(Saved entries)
════

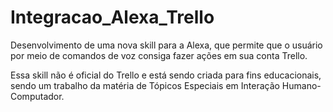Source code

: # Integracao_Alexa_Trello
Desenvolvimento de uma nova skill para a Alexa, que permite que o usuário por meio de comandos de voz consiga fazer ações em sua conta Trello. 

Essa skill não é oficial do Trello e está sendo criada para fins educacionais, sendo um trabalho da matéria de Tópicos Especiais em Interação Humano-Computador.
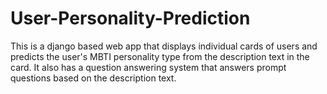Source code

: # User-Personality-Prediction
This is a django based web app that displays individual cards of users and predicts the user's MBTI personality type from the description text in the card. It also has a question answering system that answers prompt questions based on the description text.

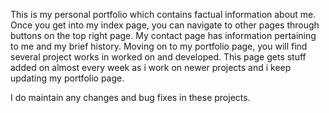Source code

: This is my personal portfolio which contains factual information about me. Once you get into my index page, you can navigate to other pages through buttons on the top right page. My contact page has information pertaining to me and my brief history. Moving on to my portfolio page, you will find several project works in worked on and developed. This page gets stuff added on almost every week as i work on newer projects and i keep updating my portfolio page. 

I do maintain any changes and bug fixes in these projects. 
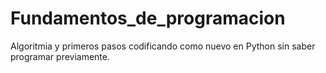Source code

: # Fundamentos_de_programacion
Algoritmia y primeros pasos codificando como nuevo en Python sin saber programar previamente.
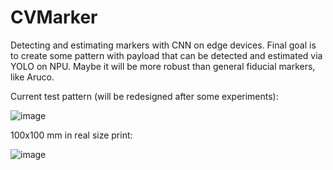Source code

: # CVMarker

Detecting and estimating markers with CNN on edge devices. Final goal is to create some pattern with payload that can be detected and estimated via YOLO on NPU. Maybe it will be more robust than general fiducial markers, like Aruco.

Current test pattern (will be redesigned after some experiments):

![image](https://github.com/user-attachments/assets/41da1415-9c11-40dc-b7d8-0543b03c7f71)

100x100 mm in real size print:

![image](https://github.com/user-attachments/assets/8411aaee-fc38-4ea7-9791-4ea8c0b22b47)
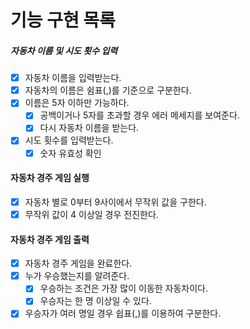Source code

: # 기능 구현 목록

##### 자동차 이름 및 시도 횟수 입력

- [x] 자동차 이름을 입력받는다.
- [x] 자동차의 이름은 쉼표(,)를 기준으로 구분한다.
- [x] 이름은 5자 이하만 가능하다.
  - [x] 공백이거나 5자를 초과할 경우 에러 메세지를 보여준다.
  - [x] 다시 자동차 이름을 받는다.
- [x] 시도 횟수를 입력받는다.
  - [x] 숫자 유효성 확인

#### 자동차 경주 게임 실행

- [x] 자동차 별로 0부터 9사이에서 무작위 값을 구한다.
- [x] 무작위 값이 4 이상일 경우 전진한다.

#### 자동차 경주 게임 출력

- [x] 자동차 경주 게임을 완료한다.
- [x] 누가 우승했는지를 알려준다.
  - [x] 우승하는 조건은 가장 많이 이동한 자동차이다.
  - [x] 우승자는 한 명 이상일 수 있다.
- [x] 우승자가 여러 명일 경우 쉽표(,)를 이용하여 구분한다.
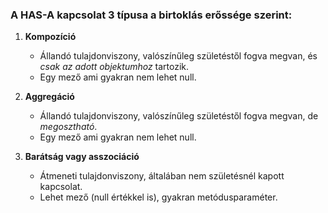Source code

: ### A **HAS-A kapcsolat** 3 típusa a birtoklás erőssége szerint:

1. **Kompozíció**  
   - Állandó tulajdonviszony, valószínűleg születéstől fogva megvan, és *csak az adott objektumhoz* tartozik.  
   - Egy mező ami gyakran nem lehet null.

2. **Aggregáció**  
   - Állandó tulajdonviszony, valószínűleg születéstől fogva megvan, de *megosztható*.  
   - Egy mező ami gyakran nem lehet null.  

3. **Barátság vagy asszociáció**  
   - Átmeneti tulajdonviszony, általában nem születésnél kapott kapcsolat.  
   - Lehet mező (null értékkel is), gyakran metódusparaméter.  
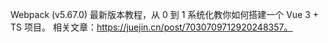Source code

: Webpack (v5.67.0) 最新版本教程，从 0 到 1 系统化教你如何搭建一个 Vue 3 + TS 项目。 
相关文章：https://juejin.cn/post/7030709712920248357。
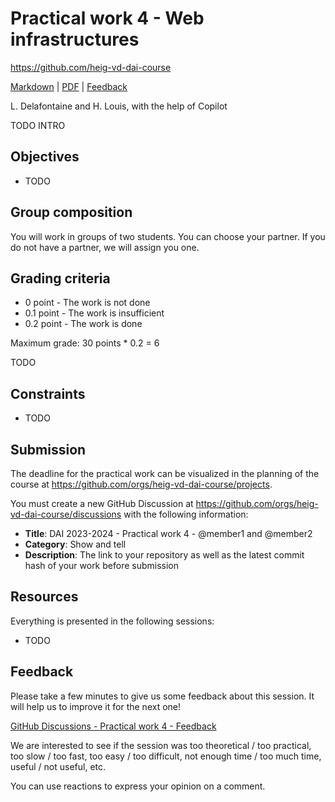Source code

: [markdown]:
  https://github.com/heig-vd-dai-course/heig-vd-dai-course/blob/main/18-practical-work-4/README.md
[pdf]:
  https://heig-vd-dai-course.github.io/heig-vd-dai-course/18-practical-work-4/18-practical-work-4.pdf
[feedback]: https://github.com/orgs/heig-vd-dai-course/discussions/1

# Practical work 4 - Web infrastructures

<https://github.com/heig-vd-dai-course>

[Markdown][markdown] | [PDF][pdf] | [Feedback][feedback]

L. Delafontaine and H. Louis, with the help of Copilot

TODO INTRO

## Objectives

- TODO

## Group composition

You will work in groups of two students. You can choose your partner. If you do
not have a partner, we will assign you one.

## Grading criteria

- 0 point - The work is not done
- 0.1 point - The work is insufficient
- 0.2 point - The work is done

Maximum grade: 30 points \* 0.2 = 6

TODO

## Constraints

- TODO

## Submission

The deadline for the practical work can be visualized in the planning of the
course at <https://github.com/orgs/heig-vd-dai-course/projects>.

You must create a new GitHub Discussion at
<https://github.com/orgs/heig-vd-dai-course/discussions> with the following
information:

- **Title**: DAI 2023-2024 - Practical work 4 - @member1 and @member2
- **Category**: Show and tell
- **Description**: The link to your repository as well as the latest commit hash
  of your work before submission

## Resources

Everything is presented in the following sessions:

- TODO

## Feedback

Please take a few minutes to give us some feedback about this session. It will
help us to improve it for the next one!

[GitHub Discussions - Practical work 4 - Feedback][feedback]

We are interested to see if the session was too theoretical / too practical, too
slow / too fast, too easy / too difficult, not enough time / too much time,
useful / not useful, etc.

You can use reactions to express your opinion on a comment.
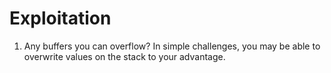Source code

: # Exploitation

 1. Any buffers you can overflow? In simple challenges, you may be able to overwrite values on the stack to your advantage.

════

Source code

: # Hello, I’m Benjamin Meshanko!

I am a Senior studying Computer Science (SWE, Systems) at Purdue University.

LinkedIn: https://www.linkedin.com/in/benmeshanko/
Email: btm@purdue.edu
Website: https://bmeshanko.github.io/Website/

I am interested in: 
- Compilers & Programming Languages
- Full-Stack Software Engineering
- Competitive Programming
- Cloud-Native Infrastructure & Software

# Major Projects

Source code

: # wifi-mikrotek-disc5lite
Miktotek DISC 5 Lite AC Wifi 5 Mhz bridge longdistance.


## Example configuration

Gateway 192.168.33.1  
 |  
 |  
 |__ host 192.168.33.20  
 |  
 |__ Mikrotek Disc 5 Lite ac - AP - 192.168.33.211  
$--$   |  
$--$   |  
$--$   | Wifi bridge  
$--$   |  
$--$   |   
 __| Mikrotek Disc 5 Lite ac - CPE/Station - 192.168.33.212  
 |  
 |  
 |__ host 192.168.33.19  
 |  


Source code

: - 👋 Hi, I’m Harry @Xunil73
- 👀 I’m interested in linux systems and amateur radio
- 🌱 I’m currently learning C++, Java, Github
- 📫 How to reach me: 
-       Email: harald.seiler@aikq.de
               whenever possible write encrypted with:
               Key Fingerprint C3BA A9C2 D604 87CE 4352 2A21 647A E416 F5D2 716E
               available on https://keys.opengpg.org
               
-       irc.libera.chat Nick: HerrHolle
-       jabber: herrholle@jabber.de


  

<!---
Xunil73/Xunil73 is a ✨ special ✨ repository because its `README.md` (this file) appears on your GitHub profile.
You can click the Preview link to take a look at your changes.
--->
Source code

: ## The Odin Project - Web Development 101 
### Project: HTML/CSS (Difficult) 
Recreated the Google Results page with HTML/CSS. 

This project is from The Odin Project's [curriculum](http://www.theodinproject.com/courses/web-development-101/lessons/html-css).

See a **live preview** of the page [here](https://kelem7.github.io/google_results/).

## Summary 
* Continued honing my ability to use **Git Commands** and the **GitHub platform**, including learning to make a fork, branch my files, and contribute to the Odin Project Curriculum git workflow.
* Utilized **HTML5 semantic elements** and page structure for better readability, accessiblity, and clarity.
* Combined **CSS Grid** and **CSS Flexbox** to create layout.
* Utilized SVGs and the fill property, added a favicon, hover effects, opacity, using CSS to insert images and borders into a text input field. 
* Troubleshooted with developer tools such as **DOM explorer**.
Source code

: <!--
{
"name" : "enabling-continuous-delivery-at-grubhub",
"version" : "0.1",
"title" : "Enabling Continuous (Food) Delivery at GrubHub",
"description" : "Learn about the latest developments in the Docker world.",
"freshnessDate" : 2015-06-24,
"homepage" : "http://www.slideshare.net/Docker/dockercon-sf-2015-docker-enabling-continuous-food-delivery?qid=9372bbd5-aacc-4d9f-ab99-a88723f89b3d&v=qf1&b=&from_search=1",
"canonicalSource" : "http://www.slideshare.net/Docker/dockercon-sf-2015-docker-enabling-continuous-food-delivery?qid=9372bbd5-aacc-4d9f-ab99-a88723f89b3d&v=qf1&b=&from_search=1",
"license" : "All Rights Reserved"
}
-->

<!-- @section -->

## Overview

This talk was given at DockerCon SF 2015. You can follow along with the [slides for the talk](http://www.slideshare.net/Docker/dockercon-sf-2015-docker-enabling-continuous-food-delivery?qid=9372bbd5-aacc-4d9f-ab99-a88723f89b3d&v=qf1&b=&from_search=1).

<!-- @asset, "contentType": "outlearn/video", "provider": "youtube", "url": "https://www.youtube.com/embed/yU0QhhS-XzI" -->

════

— Task item —
Lines that contain "some" are to be copied from the records above.

— Task output —
Detecting and estimating markers with CNN on edge devices. Final goal is to create some pattern with payload that can be detected and estimated via YOLO on NPU. Maybe it will be more robust than general fiducial markers, like Aruco.
Current test pattern (will be redesigned after some experiments):
Please take a few minutes to give us some feedback about this session. It will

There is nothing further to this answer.